*** INFORMATION ***

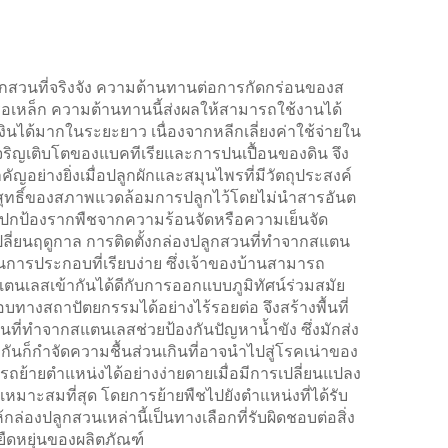
ลูกสวนที่จริงจัง ความต้านทานต่อการกัดกร่อนของส
หรือเหล็ก ความต้านทานนี้ส่งผลให้สามารถใช้งานได้
งินได้มากในระยะยาว เนื่องจากหลีกเลี่ยงค่าใช้จ่ายใน
รเจริญเติบโตของแบคทีเรียและการปนเปื้อนของดิน จึง
อย่างยิ่งเมื่อปลูกผักและสมุนไพรที่มีวัตถุประสงค์
ริสุทธิ์ของสภาพแวดล้อมการปลูกไว้โดยไม่นำสารอันต
วยปกป้องรากพืชจากความร้อนจัดหรือความเย็นจัด
ลี่ยนฤดูกาล การติดตั้งกล่องปลูกสวนที่ทำจากสแตน
นการประกอบที่เรียบง่าย ซึ่งเจ้าของบ้านสามารถ
สแตนเลสเข้ากันได้ดีกับการออกแบบภูมิทัศน์ร่วมสมัย
อบทางสถาปัตยกรรมได้อย่างไร้รอยต่อ จึงสร้างพื้นที่
ที่ทำจากสแตนเลสช่วยป้องกันปัญหาน้ำขัง ซึ่งมักส่ง
ันก็กำจัดความชื้นส่วนเกินที่อาจนำไปสู่โรคเน่าของ
ถย้ายตำแหน่งได้อย่างง่ายดายเมื่อมีการเปลี่ยนแปลง
เหมาะสมที่สุด โดยการย้ายพืชไปยังตำแหน่งที่ได้รับ
องปลูกสวนเหล่านี้เป็นทางเลือกที่รับผิดชอบต่อสิ่ง
ืดหยุ่นของผลิตภัณฑ์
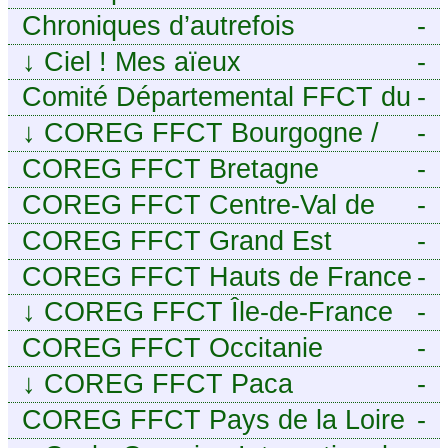
Chroniques d’autrefois
-
↓
Ciel ! Mes aïeux
-
Comité Départemental FFCT du
-
Cher
↓
COREG FFCT Bourgogne /
-
Franche-Comté
COREG FFCT Bretagne
-
COREG FFCT Centre-Val de
-
Loire
COREG FFCT Grand Est
-
COREG FFCT Hauts de France
-
↓
COREG FFCT Île-de-France
-
COREG FFCT Occitanie
-
↓
COREG FFCT Paca
-
COREG FFCT Pays de la Loire
-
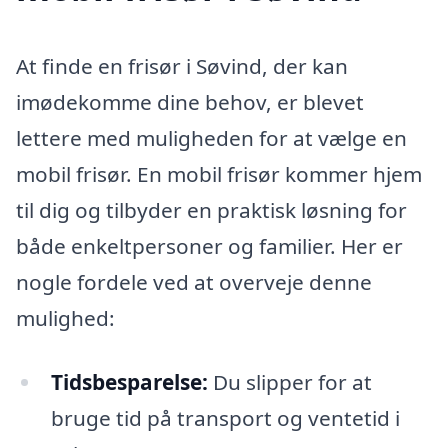
At finde en frisør i Søvind, der kan
imødekomme dine behov, er blevet
lettere med muligheden for at vælge en
mobil frisør. En mobil frisør kommer hjem
til dig og tilbyder en praktisk løsning for
både enkeltpersoner og familier. Her er
nogle fordele ved at overveje denne
mulighed:
Tidsbesparelse:
Du slipper for at
bruge tid på transport og ventetid i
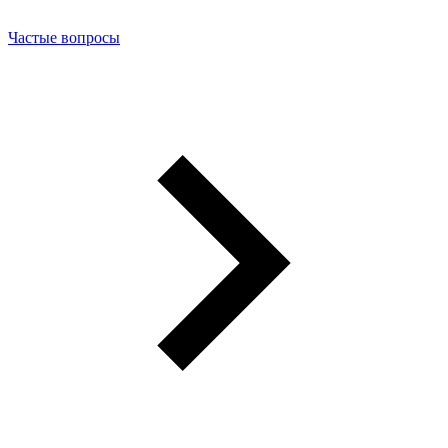
Частые вопросы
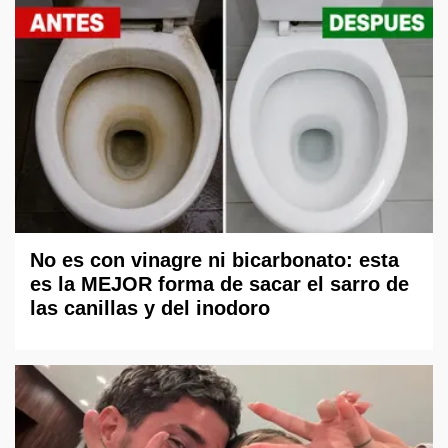
No es con vinagre ni bicarbonato: esta
es la MEJOR forma de sacar el sarro de
las canillas y del inodoro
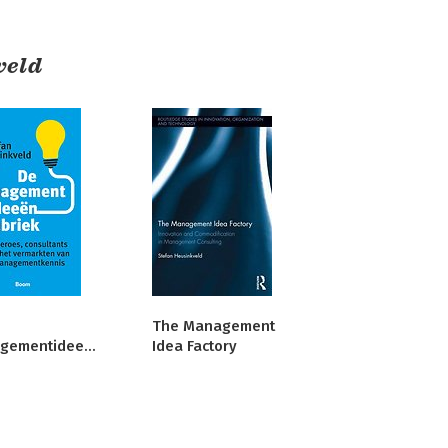
veld
The Management
managementideeënfabriek
Idea Factory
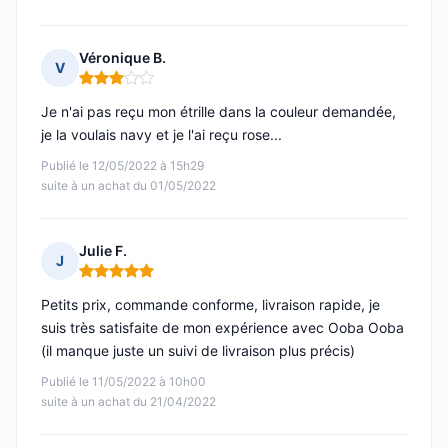
Véronique B.
V
Note : 3 sur 5
Je n'ai pas reçu mon étrille dans la couleur demandée,
je la voulais navy et je l'ai reçu rose...
Publié le 12/05/2022 à 15h29
suite à un achat du 01/05/2022
Julie F.
J
Note : 5 sur 5
Petits prix, commande conforme, livraison rapide, je
suis très satisfaite de mon expérience avec Ooba Ooba
(il manque juste un suivi de livraison plus précis)
Publié le 11/05/2022 à 10h00
suite à un achat du 21/04/2022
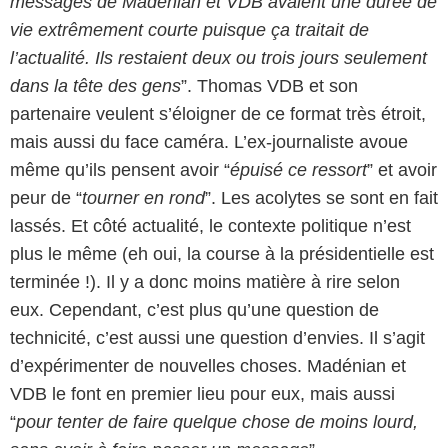
messages de Madénian et VDB avaient une durée de
vie extrêmement courte puisque ça traitait de
l’actualité. Ils restaient deux ou trois jours seulement
dans la tête des gens
”. Thomas VDB et son
partenaire veulent s’éloigner de ce format très étroit,
mais aussi du face caméra. L’ex-journaliste avoue
même qu’ils pensent avoir “
épuisé ce ressort
” et avoir
peur de “
tourner en rond
”. Les acolytes se sont en fait
lassés. Et côté actualité, le contexte politique n’est
plus le même (eh oui, la course à la présidentielle est
terminée !). Il y a donc moins matière à rire selon
eux. Cependant, c’est plus qu’une question de
technicité, c’est aussi une question d’envies. Il s’agit
d’expérimenter de nouvelles choses. Madénian et
VDB le font en premier lieu pour eux, mais aussi
“
pour tenter de faire quelque chose de moins lourd,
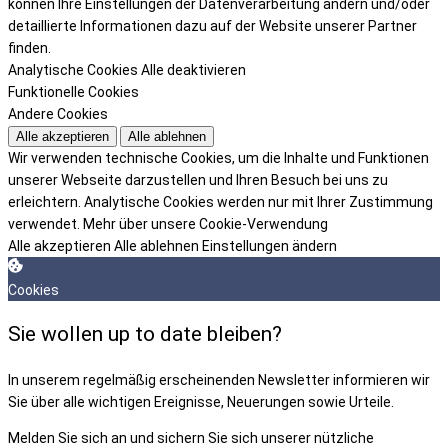
können Ihre Einstellungen der Datenverarbeitung ändern und/oder
detaillierte Informationen dazu auf der Website unserer Partner
finden.
Analytische Cookies
Alle deaktivieren
Funktionelle Cookies
Andere Cookies
Alle akzeptieren
Alle ablehnen
Wir verwenden technische Cookies, um die Inhalte und Funktionen
unserer Webseite darzustellen und Ihren Besuch bei uns zu
erleichtern. Analytische Cookies werden nur mit Ihrer Zustimmung
verwendet.
Mehr über unsere Cookie-Verwendung
Alle akzeptieren
Alle ablehnen
Einstellungen ändern
Cookies
Sie wollen up to date bleiben?
In unserem regelmäßig erscheinenden Newsletter informieren wir
Sie über alle wichtigen Ereignisse, Neuerungen sowie Urteile.
Melden Sie sich an und sichern Sie sich unserer nützliche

*** End of INFORMATION ***

## ABOUT THIS EXERCISE
Go through the lines above and write each one out verbatim, skipping the pictures.

## YOUR RESPONSE
ลูกสวนที่จริงจัง ความต้านทานต่อการกัดกร่อนของส
หรือเหล็ก ความต้านทานนี้ส่งผลให้สามารถใช้งานได้
งินได้มากในระยะยาว เนื่องจากหลีกเลี่ยงค่าใช้จ่ายใน
รเจริญเติบโตของแบคทีเรียและการปนเปื้อนของดิน จึง
อย่างยิ่งเมื่อปลูกผักและสมุนไพรที่มีวัตถุประสงค์
ริสุทธิ์ของสภาพแวดล้อมการปลูกไว้โดยไม่นำสารอันต
วยปกป้องรากพืชจากความร้อนจัดหรือความเย็นจัด
ลี่ยนฤดูกาล การติดตั้งกล่องปลูกสวนที่ทำจากสแตน
นการประกอบที่เรียบง่าย ซึ่งเจ้าของบ้านสามารถ
สแตนเลสเข้ากันได้ดีกับการออกแบบภูมิทัศน์ร่วมสมัย
อบทางสถาปัตยกรรมได้อย่างไร้รอยต่อ จึงสร้างพื้นที่
ที่ทำจากสแตนเลสช่วยป้องกันปัญหาน้ำขัง ซึ่งมักส่ง
ันก็กำจัดความชื้นส่วนเกินที่อาจนำไปสู่โรคเน่าของ
ถย้ายตำแหน่งได้อย่างง่ายดายเมื่อมีการเปลี่ยนแปลง
เหมาะสมที่สุด โดยการย้ายพืชไปยังตำแหน่งที่ได้รับ
องปลูกสวนเหล่านี้เป็นทางเลือกที่รับผิดชอบต่อสิ่ง
ืดหยุ่นของผลิตภัณฑ์
Chroniques d’autrefois
-
↓
Ciel ! Mes aïeux
-
Comité Départemental FFCT du
-
Cher
↓
COREG FFCT Bourgogne /
-
Franche-Comté
COREG FFCT Bretagne
-
COREG FFCT Centre-Val de
-
Loire
COREG FFCT Grand Est
-
COREG FFCT Hauts de France
-
↓
COREG FFCT Île-de-France
-
COREG FFCT Occitanie
-
↓
COREG FFCT Paca
-
COREG FFCT Pays de la Loire
-
At finde en frisør i Søvind, der kan
imødekomme dine behov, er blevet
lettere med muligheden for at vælge en
mobil frisør. En mobil frisør kommer hjem
til dig og tilbyder en praktisk løsning for
både enkeltpersoner og familier. Her er
nogle fordele ved at overveje denne
mulighed:
Tidsbesparelse:
Du slipper for at
bruge tid på transport og ventetid i
Частые вопросы
No es con vinagre ni bicarbonato: esta
es la MEJOR forma de sacar el sarro de
las canillas y del inodoro
veld
The Management
managementideeënfabriek
Idea Factory
Véronique B.
V
Note : 3 sur 5
Je n'ai pas reçu mon étrille dans la couleur demandée,
je la voulais navy et je l'ai reçu rose...
Publié le 12/05/2022 à 15h29
suite à un achat du 01/05/2022
Julie F.
J
Note : 5 sur 5
Petits prix, commande conforme, livraison rapide, je
suis très satisfaite de mon expérience avec Ooba Ooba
(il manque juste un suivi de livraison plus précis)
Publié le 11/05/2022 à 10h00
suite à un achat du 21/04/2022
messages de Madénian et VDB avaient une durée de
vie extrêmement courte puisque ça traitait de
l’actualité. Ils restaient deux ou trois jours seulement
dans la tête des gens
”. Thomas VDB et son
partenaire veulent s’éloigner de ce format très étroit,
mais aussi du face caméra. L’ex-journaliste avoue
même qu’ils pensent avoir “
épuisé ce ressort
” et avoir
peur de “
tourner en rond
”. Les acolytes se sont en fait
lassés. Et côté actualité, le contexte politique n’est
plus le même (eh oui, la course à la présidentielle est
terminée !). Il y a donc moins matière à rire selon
eux. Cependant, c’est plus qu’une question de
technicité, c’est aussi une question d’envies. Il s’agit
d’expérimenter de nouvelles choses. Madénian et
VDB le font en premier lieu pour eux, mais aussi
“
pour tenter de faire quelque chose de moins lourd,
können Ihre Einstellungen der Datenverarbeitung ändern und/oder
detaillierte Informationen dazu auf der Website unserer Partner
finden.
Analytische Cookies
Alle deaktivieren
Funktionelle Cookies
Andere Cookies
Alle akzeptieren
Alle ablehnen
Wir verwenden technische Cookies, um die Inhalte und Funktionen
unserer Webseite darzustellen und Ihren Besuch bei uns zu
erleichtern. Analytische Cookies werden nur mit Ihrer Zustimmung
verwendet.
Mehr über unsere Cookie-Verwendung
Alle akzeptieren
Alle ablehnen
Einstellungen ändern
Cookies
Sie wollen up to date bleiben?
In unserem regelmäßig erscheinenden Newsletter informieren wir
Sie über alle wichtigen Ereignisse, Neuerungen sowie Urteile.
Melden Sie sich an und sichern Sie sich unserer nützliche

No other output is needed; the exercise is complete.